例年に比べて規模は小さくなったショーでしたが、国内メーカーはハイブリッドや電気自動車など、こぞってエコカーを発表しました。

 本年においても、各社からHVやEVなどの新型車が発売されるようですが、まさに、日本のクルマ社会はエンジンを原動機とした時代からモーターを主軸とした時代に移り変わろうとしております。

このような自動車には多くの電子部品が搭載され、高度な故障診断技術が求められており、OBDツールなどによる故障診断技術の習得は必須となりました。

 当会としても、労働安全衛生法に規定された「低圧電気取扱い業務に係る特別教育講習会」をはじめ、「ディーラー別研修会」等を開催するなど、自動車整備事業者のHV車対応の一環として、各種研修会を開催しているところでありますが、今後、HV車両の研修、新技術に対応する技術講習等が益々重要となってきたことを実感し、更なる事業展開をしていきたいと考えております。

 また、OBDツールに関しては、支部講習会を開催し、OBDテスタを各支部に1台貸与させていただいているところでありますが、支部においては、是非ともOBDテスタを有効にご活用いただき、新技術に対応していただきたいと存じます。


 昨年は、自動車整備業界の二年に一度の大きなイベントである「第17回全日本自動車整備技能競技大会」が開催されました。

 当会においても昨年7月、「第12回東京都自動車整備技能競技大会」を開催し、東京代表チームを選抜し全国大会に臨みました。その結果、全国総合第4位という輝かしい成績を得ることができました。

今後も会員事業場や整備士のニーズに対応した教育事業を展開し、更なる整備技術のレベルアップをサポートしていくこととしております。


 昨年、鳩山首相が国連で日本のCO2を2020年までに1990年比で25%削減することを表明したことは大きな話題となりました。

 我々整備業界においても、環境問題への対応として、環境に優しい自動車整備事業場顕彰の推薦等を展開しております。

 特に、本年においては日整連が中心となって、自動車整備業界は2012年までにCO2の排出量を5%削減するという目標を掲げております。

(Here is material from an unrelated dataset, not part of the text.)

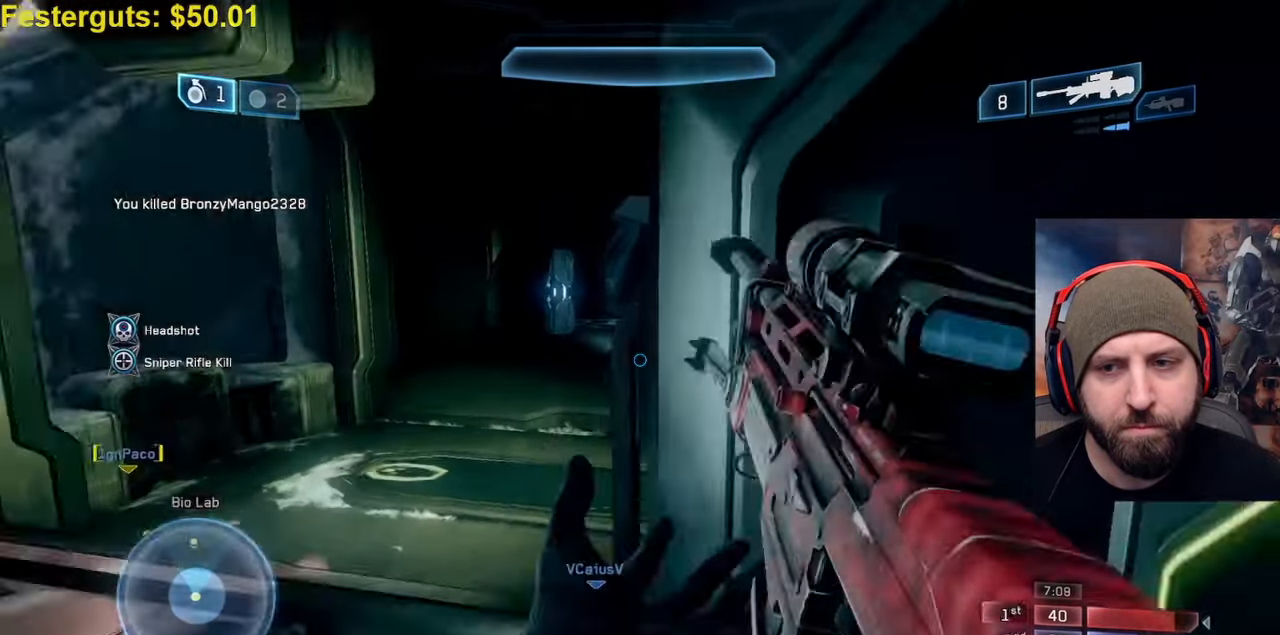
{"dt_ms": 500, "buttons": [], "left_stick": "up", "right_stick": "down-right", "events": [[17, "right_stick", "center"], [117, "right_stick", "right"], [283, "right_stick", "center"], [333, "right_stick", "down-right"]]}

 具体的には、整備工場において圧縮空気を利用した工具のエア漏れ防止、洗車時の節水、温水洗車機の灯油の使用量削減、節電や節水などで、整備業界全体の事業場が圧縮エアの漏れをなくすことで、年間1万8千トンのCO2を削減できることが試算されております。

 会員組合員の事業場においては、省エネルギーとCO2削減に、積極的に取り組んでいただくようお願い申し上げます。


 国土交通省の調査によると、1年点検を必ず実施している人は全体の約4割で半数にも達しておりません。自動車ユーザーの保守管理意識はまだまだ低く、引き続き点検整備の必要性をアピールするため、ラジオCM放送、てんけんくんラッピングバス走行等を実施し、「安全」と「環境」の観点から点検整備の重要性について啓発活動に取り組んでいるところであります。


 また、振興会の大きな課題として、一昨年12月に施行された公益法人制度改革関連法案への対応があります。平成25年までには、「一般社団」か「公益社団」かのどちらかを選択しなければなりません。これについては、昨年、振興会に設置いたしました「公益法人制度改革対応委員会」において、鋭意検討をしている所であります。どちらの道を選ぶにしても、これまで車の両輪として一体的に事業推進を展開してきた商工組合を含め、新たな法人として、振興会事業分野の適切な見直しが迫られているところであります。


 一方、商工組合にあっては、一昨年の世界的な経済不況による景気の低迷に加え、組合員の設備投資意欲は依然として冷え込んだままであり、組合員皆様の事業経営への影響はもとより、商工組合の購販事業売上にも大きな影響が出ております。

 このような厳しい環境下ではありますが、本年にあっては、各種オイル類の販売促進をはじめ、新技術に対応したOBDツール、オパシメータ、新型ヘッドライトテスタ等の用品・工具類の販売促進に加え、故障診断センター(ダイアグステーション)の利用促進等に努めてまいります。

 また、組合員支援対策の一環として、てんけんくん安心サービスステーション(ロードサービス)の推奨、リサイクルオイルフィルタ、リユースバッテリーの推奨、廃棄バッテリー及びアルミホイールの国内リサイクル等、組合員ニーズに基づいた事業を展開してまいりますので、更なるご支援ご協力を重ねてお願い申し上げます。


 本年においては「自動車重量税の暫定税率見直しへの対応」「東京都適合車ステッカーの推進」「公益法人制度改革関連法への対応」「高度化する故障診断技術(OBDツール)への対応」をはじめとした大きな課題に取り組み、振興会商工組合も、厳しい状況を乗り越えていかなければなりません。

 今後とも、会員組合員のために、必要とされる業界団体として、一層の効率化と更なるサービス向上に努め組織を運営してまいる所存です。


 最後に、関係官庁、関係団体、また会員組合員各位の深いご理解とご協力をお願い申し上げますとともに、皆様方の事業のご繁栄を祈念いたしまして年頭のご挨拶とさせていただきます。